Crossing the purple line

Priyamvadha’s book tells the story of six unrelated women, as seen by their lone common link — their gynaecologist
Crossing the purple line

Author Priyamvadha Purushotham admits that it’s the word purple in her book’s title The Purple Line that intrigues most people when she talks to them about it. “It’s like pink is the favourite colour for little girls and women like purple,” she laughs. But she is stubborn when it comes to revealing anything at all about the purple inference in her debut novel. “I can’t tell you what the purple line means because you have to read the book to find out,” she insists.

But she does provide a little more insight into the book which was recently released in the city. “It is the story of six women whose lives and destinies are intertwined, but they never meet each other,” she begins, “It is told through their common link – their gynaecologist.”

The first thing that will tend to pop into any inquisitive reader at this point will be the explanation behind Priyamvadha’s choice of telling the tale through the point of view of a gynaecologist. “A gynaecologist does touch a woman in her most intimate part,” says the author matter-of-factly before she adds, “Any woman spends a decent amount of time in her lifetime at her gynaecological clinic and invariably, the wait is for two hours.
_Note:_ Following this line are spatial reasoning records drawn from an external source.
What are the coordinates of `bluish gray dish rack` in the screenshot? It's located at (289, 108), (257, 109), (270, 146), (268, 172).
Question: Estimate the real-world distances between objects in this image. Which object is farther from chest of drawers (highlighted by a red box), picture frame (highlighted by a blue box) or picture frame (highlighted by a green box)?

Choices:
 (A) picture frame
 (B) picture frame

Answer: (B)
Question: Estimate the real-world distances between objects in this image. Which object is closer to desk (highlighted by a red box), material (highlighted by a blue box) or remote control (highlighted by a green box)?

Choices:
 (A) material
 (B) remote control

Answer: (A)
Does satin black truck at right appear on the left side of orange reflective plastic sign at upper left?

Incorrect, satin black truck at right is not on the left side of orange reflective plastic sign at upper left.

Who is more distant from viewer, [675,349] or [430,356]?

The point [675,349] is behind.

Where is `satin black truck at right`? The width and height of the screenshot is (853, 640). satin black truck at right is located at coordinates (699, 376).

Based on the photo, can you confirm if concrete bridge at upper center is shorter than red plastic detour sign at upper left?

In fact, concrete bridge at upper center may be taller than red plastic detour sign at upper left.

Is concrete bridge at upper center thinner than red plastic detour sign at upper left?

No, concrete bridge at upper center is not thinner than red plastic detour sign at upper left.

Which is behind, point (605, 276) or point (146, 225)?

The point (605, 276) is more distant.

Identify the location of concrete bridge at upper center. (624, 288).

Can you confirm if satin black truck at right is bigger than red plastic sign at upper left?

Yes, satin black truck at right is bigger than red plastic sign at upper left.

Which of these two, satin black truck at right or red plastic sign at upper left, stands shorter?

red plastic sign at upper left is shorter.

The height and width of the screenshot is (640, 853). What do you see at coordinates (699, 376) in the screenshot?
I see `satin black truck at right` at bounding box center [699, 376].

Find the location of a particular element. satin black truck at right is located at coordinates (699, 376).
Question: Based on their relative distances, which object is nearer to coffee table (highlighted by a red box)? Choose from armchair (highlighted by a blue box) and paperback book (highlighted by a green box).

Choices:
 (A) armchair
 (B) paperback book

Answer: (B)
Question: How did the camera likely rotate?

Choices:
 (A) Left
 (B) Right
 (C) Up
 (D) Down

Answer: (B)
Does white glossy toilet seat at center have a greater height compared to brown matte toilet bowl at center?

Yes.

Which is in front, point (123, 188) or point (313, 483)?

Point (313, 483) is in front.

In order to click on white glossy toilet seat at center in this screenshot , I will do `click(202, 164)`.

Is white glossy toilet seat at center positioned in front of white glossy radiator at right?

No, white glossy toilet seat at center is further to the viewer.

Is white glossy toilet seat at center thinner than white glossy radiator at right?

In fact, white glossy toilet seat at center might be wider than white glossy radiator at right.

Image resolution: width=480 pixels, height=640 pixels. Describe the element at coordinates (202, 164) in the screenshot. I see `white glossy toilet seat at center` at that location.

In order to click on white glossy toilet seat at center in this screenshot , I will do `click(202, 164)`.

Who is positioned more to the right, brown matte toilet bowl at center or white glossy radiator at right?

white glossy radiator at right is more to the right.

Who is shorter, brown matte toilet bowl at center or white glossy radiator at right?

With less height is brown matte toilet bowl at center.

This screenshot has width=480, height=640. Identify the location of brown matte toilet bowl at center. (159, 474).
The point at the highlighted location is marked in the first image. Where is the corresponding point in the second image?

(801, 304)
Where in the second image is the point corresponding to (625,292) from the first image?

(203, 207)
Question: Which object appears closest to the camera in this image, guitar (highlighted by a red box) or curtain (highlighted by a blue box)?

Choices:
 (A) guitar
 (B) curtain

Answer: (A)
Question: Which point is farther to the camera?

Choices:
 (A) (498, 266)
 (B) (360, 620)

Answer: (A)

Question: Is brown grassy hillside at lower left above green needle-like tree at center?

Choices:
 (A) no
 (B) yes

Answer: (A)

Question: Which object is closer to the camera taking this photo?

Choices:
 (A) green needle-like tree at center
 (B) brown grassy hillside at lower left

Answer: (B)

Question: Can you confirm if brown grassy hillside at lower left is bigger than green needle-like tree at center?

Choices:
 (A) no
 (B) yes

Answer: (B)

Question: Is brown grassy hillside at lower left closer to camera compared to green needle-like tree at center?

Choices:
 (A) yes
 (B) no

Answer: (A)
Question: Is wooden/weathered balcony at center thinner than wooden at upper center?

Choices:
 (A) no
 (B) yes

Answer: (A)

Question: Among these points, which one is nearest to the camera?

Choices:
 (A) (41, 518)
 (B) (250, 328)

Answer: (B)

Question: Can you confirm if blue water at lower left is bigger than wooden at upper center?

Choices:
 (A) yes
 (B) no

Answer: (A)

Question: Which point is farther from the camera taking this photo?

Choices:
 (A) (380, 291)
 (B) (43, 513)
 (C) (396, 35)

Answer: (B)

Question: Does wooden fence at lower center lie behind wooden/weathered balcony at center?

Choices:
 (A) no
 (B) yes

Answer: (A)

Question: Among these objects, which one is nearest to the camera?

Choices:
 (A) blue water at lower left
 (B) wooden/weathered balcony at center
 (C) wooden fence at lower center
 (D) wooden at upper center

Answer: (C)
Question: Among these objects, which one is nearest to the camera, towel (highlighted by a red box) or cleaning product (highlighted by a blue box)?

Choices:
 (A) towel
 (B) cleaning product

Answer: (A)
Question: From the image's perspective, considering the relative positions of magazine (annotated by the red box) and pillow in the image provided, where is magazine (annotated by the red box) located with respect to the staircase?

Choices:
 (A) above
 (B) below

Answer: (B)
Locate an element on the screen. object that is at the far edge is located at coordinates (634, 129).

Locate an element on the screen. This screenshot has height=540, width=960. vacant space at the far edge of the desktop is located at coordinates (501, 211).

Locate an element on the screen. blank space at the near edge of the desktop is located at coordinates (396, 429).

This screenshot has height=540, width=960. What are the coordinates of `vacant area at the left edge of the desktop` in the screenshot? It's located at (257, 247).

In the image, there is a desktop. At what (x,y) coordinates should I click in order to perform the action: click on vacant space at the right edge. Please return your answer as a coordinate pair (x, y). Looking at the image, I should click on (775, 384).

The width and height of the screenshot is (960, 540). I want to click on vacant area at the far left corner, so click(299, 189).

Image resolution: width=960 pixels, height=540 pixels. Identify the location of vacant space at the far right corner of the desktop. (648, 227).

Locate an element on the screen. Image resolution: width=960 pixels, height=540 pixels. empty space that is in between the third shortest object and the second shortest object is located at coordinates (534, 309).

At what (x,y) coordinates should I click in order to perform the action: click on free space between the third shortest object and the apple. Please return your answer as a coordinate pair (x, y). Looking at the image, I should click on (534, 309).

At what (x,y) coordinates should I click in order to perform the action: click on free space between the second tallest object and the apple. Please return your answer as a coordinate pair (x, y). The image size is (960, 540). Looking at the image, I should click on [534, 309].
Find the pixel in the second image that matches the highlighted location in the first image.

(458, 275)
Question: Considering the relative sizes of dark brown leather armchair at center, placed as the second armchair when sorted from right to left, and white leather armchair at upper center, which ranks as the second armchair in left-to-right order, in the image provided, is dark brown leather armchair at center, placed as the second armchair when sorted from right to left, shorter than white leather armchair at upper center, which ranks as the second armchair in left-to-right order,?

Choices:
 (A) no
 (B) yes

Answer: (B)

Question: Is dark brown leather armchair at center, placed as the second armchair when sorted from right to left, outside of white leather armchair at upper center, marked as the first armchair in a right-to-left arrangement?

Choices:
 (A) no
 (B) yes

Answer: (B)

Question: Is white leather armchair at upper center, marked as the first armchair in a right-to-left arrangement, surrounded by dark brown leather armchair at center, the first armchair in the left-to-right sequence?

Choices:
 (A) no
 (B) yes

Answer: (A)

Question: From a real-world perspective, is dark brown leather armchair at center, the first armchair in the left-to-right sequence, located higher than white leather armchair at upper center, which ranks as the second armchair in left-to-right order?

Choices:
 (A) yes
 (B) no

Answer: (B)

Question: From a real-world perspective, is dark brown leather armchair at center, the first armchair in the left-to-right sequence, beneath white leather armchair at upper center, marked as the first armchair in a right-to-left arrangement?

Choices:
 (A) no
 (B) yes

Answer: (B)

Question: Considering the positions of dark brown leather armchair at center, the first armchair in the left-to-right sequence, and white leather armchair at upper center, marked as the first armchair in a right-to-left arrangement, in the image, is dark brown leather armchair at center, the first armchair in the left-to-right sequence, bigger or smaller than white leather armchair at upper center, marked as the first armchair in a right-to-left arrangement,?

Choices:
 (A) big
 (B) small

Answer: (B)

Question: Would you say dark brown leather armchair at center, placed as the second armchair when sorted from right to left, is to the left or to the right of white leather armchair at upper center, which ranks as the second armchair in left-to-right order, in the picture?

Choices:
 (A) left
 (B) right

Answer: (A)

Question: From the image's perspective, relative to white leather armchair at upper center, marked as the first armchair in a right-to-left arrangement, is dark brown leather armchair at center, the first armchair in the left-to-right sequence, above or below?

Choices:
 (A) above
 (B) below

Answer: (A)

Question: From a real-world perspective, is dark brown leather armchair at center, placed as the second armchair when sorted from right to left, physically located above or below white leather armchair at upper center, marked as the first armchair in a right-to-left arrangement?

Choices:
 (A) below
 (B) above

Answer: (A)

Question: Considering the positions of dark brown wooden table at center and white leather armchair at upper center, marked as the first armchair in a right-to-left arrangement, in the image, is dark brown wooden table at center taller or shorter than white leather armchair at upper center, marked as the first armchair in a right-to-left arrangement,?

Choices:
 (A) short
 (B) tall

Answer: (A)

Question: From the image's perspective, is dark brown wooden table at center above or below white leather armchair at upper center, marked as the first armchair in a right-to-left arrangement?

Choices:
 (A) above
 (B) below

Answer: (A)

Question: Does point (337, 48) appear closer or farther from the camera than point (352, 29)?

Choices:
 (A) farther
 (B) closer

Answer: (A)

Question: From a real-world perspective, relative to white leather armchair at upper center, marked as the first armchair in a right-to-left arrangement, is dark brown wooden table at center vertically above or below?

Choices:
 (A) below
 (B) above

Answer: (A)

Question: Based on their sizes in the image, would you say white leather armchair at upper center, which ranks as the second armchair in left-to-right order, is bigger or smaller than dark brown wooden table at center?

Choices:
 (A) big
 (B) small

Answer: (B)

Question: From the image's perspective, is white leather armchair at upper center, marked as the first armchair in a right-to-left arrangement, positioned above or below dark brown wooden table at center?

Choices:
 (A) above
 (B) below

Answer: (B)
In the last 10 years of my life – having always been a writer in my head – when I have had to wait somewhere, I constantly looked at the people around me thinking who they were, what their houses were like and what their mothers-in-law were like,” she explains. “This soon became a pastime for me.” But Priyamvadha says until the day she decided to sit down and write her book, she didn’t realise about this pet pastime of hers. “When I started writing the book, the ideas and characters just rushed,” she says, clearly still enjoying the pleasant surprise.

There is no doubt that Priyamvadha gets excited when she describes her characters, especially Mrinalini — the gynaecologist, but when she discusses the nitty-gritties of the book in detail, she gets her game face on. “Mrinalini has no qualms about performing abortions, she is extremely against female infanticide, which features in my book,” she says, adding that gender inequality is another important focus of her book.

But Priyamvadha is quick to assure that those are just two minor facets of the book. “The book is also funny and light,” she says, “For any kind of tragedy, it’s the comedy that highlights it.”

Mrinalini has striking similarities to her creator. They are both poets at heart and have a passion for theatre. “But I never wanted to be a gynaecologist!” exclaims Priyamvadha. “The book is not even remotely autobiographical. It starts off with Mrinialini’s childhood. Any writer initially writes autobiographically, so I can relate her childhood to mine, but otherwise, she grows to be a different woman,” she says.

The Purple Line, published by HarperCollins, is priced at `250.